El «Modelo Mercadona» llega al Sergas: La gestión del miedo laboral
La estrategia de la Xunta de Galicia guarda una alarmante similitud con las políticas de recursos humanos de Mercadona, multinacional célebre por su obsesión con mantener el absentismo en niveles ridículamente bajos. Al premiar económicamente a los médicos por acelerar las altas, el gobierno gallego copia los métodos del capitalismo de gran distribución para implantar una lógica empresarial agresiva en los centros de salud públicos.
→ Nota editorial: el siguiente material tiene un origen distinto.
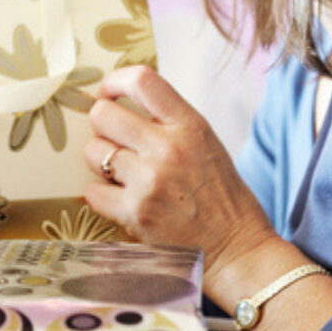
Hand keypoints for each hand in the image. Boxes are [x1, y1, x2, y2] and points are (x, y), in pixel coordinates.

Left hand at [83, 65, 276, 289]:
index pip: (141, 80)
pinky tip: (124, 201)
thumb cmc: (221, 196)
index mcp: (189, 125)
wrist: (238, 250)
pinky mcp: (136, 213)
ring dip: (103, 164)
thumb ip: (169, 120)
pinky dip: (103, 197)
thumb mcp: (206, 143)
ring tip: (126, 176)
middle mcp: (168, 148)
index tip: (109, 93)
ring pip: (93, 153)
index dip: (114, 82)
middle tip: (116, 142)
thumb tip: (122, 101)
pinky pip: (93, 191)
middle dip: (103, 127)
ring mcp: (150, 181)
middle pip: (102, 115)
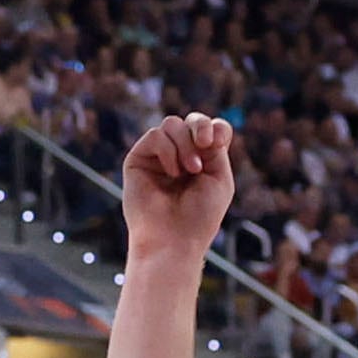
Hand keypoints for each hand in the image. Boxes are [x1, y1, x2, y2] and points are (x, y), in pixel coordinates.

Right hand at [123, 113, 237, 257]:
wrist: (175, 236)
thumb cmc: (200, 213)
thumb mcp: (219, 176)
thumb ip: (214, 148)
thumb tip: (202, 127)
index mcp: (204, 160)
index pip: (212, 128)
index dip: (217, 127)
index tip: (218, 142)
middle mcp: (181, 155)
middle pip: (192, 120)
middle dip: (202, 126)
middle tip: (206, 144)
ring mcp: (159, 157)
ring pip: (172, 124)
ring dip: (186, 143)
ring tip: (190, 169)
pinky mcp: (138, 160)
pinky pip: (155, 135)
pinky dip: (169, 151)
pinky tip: (173, 172)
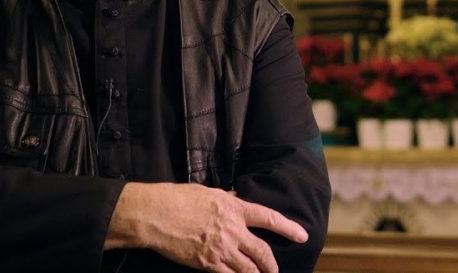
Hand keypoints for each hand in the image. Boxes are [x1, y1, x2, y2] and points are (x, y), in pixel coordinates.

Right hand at [106, 182, 306, 272]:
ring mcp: (221, 248)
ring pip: (248, 269)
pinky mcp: (208, 263)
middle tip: (275, 270)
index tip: (302, 235)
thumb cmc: (177, 198)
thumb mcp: (208, 192)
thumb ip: (226, 200)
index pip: (268, 218)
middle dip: (271, 264)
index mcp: (234, 207)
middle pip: (262, 251)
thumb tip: (236, 201)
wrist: (156, 214)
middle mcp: (232, 229)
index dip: (288, 227)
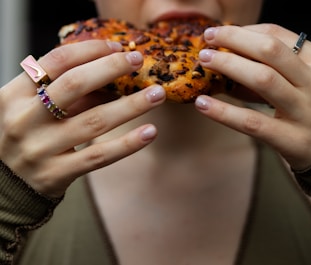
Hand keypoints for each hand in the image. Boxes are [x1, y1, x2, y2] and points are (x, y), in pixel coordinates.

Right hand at [0, 40, 165, 196]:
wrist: (4, 184)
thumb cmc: (26, 135)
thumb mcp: (33, 108)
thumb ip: (67, 94)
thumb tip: (112, 78)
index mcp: (14, 95)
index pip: (56, 62)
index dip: (90, 50)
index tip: (117, 47)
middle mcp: (24, 119)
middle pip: (75, 85)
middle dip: (111, 68)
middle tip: (138, 61)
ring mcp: (40, 148)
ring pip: (94, 121)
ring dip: (131, 105)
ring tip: (157, 94)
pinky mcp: (57, 174)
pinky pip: (99, 156)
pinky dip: (127, 144)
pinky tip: (150, 132)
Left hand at [196, 24, 310, 169]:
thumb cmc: (309, 113)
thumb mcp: (299, 84)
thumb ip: (272, 70)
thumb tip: (228, 57)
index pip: (279, 36)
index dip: (245, 31)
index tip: (220, 33)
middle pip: (270, 51)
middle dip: (234, 40)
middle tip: (207, 40)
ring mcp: (306, 112)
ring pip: (263, 80)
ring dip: (228, 66)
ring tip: (204, 62)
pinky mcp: (293, 140)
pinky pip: (252, 122)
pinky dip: (223, 112)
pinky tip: (202, 103)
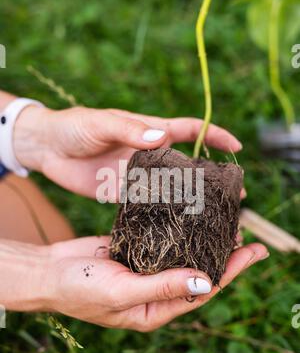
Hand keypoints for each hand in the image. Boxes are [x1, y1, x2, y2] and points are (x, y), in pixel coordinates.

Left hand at [14, 105, 241, 197]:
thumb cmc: (75, 127)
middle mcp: (149, 155)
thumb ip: (130, 131)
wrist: (47, 147)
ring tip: (214, 218)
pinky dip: (164, 214)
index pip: (190, 130)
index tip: (236, 148)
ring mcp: (138, 176)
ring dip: (193, 202)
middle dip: (212, 179)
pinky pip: (149, 205)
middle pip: (188, 166)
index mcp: (149, 131)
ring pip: (172, 189)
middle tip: (234, 198)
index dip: (214, 136)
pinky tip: (179, 228)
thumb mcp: (101, 124)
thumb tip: (162, 138)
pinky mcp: (123, 194)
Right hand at [43, 236, 267, 330]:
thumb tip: (206, 281)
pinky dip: (178, 229)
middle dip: (222, 255)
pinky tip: (190, 215)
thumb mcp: (121, 292)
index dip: (231, 272)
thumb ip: (162, 287)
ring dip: (202, 240)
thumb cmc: (79, 290)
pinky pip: (161, 241)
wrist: (48, 272)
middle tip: (245, 233)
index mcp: (155, 310)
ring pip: (181, 254)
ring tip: (225, 222)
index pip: (202, 291)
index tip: (254, 252)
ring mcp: (145, 270)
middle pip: (196, 272)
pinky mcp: (134, 251)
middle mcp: (154, 291)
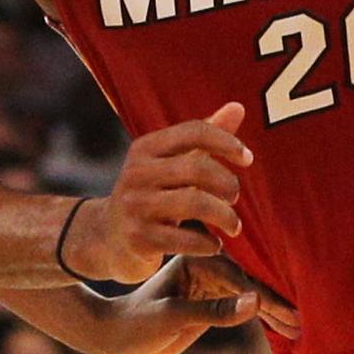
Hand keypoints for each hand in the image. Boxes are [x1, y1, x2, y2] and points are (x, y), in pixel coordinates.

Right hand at [63, 105, 253, 284]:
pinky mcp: (139, 239)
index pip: (194, 131)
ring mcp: (135, 207)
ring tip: (233, 226)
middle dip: (228, 184)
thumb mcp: (170, 163)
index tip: (247, 158)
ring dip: (225, 217)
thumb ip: (203, 139)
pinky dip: (209, 244)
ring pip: (195, 203)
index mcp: (145, 148)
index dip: (226, 142)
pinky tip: (214, 246)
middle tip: (234, 197)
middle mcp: (136, 173)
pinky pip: (186, 240)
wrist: (106, 237)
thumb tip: (238, 107)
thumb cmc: (150, 195)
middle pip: (197, 168)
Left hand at [86, 253, 288, 353]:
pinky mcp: (212, 305)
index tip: (289, 310)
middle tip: (304, 319)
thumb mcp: (172, 317)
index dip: (265, 295)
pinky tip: (285, 327)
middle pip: (250, 283)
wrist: (113, 338)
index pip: (239, 278)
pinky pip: (243, 309)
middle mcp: (206, 268)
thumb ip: (213, 311)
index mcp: (194, 260)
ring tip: (300, 327)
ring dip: (274, 312)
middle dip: (277, 302)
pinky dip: (263, 318)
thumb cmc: (134, 324)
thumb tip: (255, 302)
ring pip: (250, 296)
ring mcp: (210, 287)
Este paralelismo se evidencia en tres puntos fundamentales:
El incentivo como elemento de presión: En Mercadona, las primas y pluses de la plantilla están supeditados a cumplir objetivos estrictos, lo que desincentiva de forma indirecta pedir una baja por enfermedad. La Xunta replica este esquema trasladando la presión económica al médico, convirtiéndolo en el «ejecutor» del recorte.
La cultura de la sospecha permanente: Ambas lógicas parten de la base de que el trabajador enfermo miente. Mercadona utiliza sus propios servicios médicos para fiscalizar, presionar y acelerar el retorno al puesto de trabajo de sus empleados. La Xunta, por su parte, utiliza el plus de productividad para que el Sergas actúe con la misma mentalidad, persiguiendo el proceso de recuperación como si fuera un fraude generalizado.
Presentismo y riesgo para la salud: El éxito de estos indicadores se mide en números, no en bienestar. En el modelo de supermercado, esto se traduce en empleados que acuden a trabajar enfermos por miedo a perder sus ingresos o su empleo. En el Sergas, provocará que pacientes de la clase trabajadora sean dados de alta sin estar recuperados, incrementando el riesgo de recaídas y cronificando patologías.
La Xunta de Galicia ha decidido adoptar los peores vicios de las mutuas privadas y de las grandes corporaciones. Transformar el derecho a la salud en un indicador de rendimiento empresarial es el paso definitivo hacia el desmantelamiento ideológico y material de lo público.